Retirado recentemente de uma gaveta qualquer da Câmara dos Deputados, embora já fosse bastante conhecido no Supremo Tribunal Federal como “foro especial por prerrogativa de função”, o foro, na vida real, ganhou o nome de “foro privilegiado”. Talvez como vingança da população, este nome expõe um dos maiores protetores de privilégios no País, inserido no Código de Processo Penal.
A regra desse “foro privilegiado” separa o joio do trigo. Nele está a diferença entre os dois Brasis. Um Brasil de cima, rico, e um Brasil de baixo, pobre, identificado pelo poeta-trovador Patativa do Assaré.
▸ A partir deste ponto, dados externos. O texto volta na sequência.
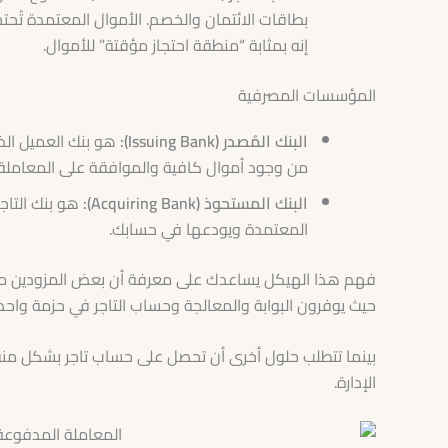
بطاقات الائتمان والخصم. الأموال المعتمدة تُحتج
إنه بمثابة “منطقة احتجاز مؤقتة” للأموال.
المؤسسات المصرفية
البنك المُصدر (Issuing Bank):
هو بنك العميل الذ
من وجود أموال كافية والموافقة على المعاملة 
البنك المستحوذ (Acquiring Bank):
هو بنك التاجر
المعتمدة ويودعها في حسابك.
فهم هذا الهيكل يساعدك على معرفة أن بعض المزودين م
حيث يوفرون البوابة والمعالجة وحساب التاجر في حزمة واحدة
بينما تتطلب حلول أخرى أن تحصل على حساب تاجر بشكل من
الإدارة.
Parece uma observação puramente provocativa. Em caso de dúvida, consulte o ministro Luís Roberto Barroso, do STF, autor desta constatação corajosa: “O foro privilegiado serve para proteger amigos e perseguir inimigos e é uma jabuticaba que apodreceu”.
No país de baixo já existiram, em tempo não muito distante, os que sem emprego e sem carteira de trabalho eram presos por vadiagem. Fosse assim hoje, seriam trancafiados quase 13 milhões de desempregados.
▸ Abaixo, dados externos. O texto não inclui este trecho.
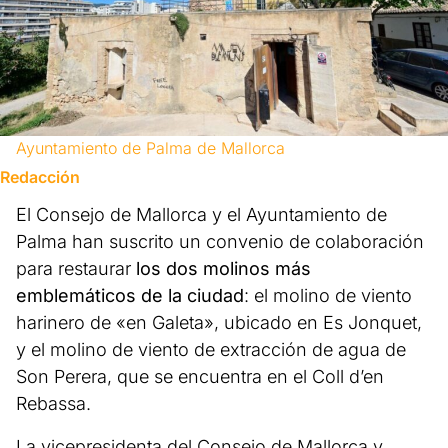
Ayuntamiento de Palma de Mallorca
Redacción
El Consejo de Mallorca y el Ayuntamiento de
Palma han suscrito un convenio de colaboración
para restaurar
los dos molinos más
emblemáticos de la ciudad
: el molino de viento
harinero de «en Galeta», ubicado en Es Jonquet,
y el molino de viento de extracción de agua de
Son Perera, que se encuentra en el Coll d’en
Rebassa.
La vicepresidenta del Consejo de Mallorca y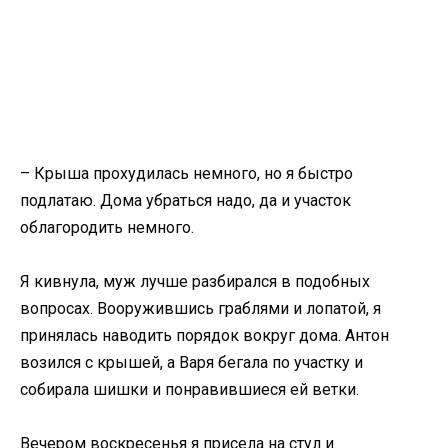
– Крыша прохудилась немного, но я быстро
подлатаю. Дома убраться надо, да и участок
облагородить немного.
Я кивнула, муж лучше разбирался в подобных
вопросах. Вооружившись граблями и лопатой, я
принялась наводить порядок вокруг дома. Антон
возился с крышей, а Варя бегала по участку и
собирала шишки и понравившиеся ей ветки.
Вечером воскресенья я присела на стул и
Isso demorou, mas acabou, embora ainda persista o esquecimento de que todos são iguais perante a lei. Será assim enquanto todos os presos, ricos e pobres, não entrarem no camburão da polícia com a mesma indignidade.
É o “foro privilegiado”, e não o “foro especial”, o carimbo que, com muita resistência, agora se discute no Congresso e no Supremo. O que será apenas mudado ou expurgado desse horroroso privilégio? Ele marca a diferença entre milhares de cidadãos de um lado e milhões de cidadãos do outro lado.
Mantida esta situação, persiste na sociedade o sentimento diferenciado de impunidade. É o que agora deve ser discutido.
O confronto pode ser identificado mais ou menos assim: há cerca de 50 mil brasileiros privilegiados, julgados separadamente em cortes especiais, como, por exemplo, juízes, parlamentares e procuradores, entre outras funções, e a massa da sociedade atendida em outras instâncias, de forma lenta e sofrida.
Sérgio Cabral, ex-governador do Rio, acordou azucrinado numa manhã dessas e se viu, mais um dia, enclausurado pelas grades da cadeia de Benfica, no subúrbio carioca. Irritado, estava disposto a defender o direito de cativo negado a ele. Para tanto,
Cabral reativou a presença dele no Facebook e lá defendeu a necessidade de ser levado para um presídio que abrigue detentos com diploma de ensino superior e “naturalmente” com “melhores condições que os demais”.
A lei foi feita para alguns. Cabral invocou o que, efetivamente, tem direito como “preso especial”, segundo o Código de Processo Penal. É difícil, muito difícil, acabar com privilégios e fazer o País avançar.
Mudança no Brasil tem sido assim: com a vagareza de charrete.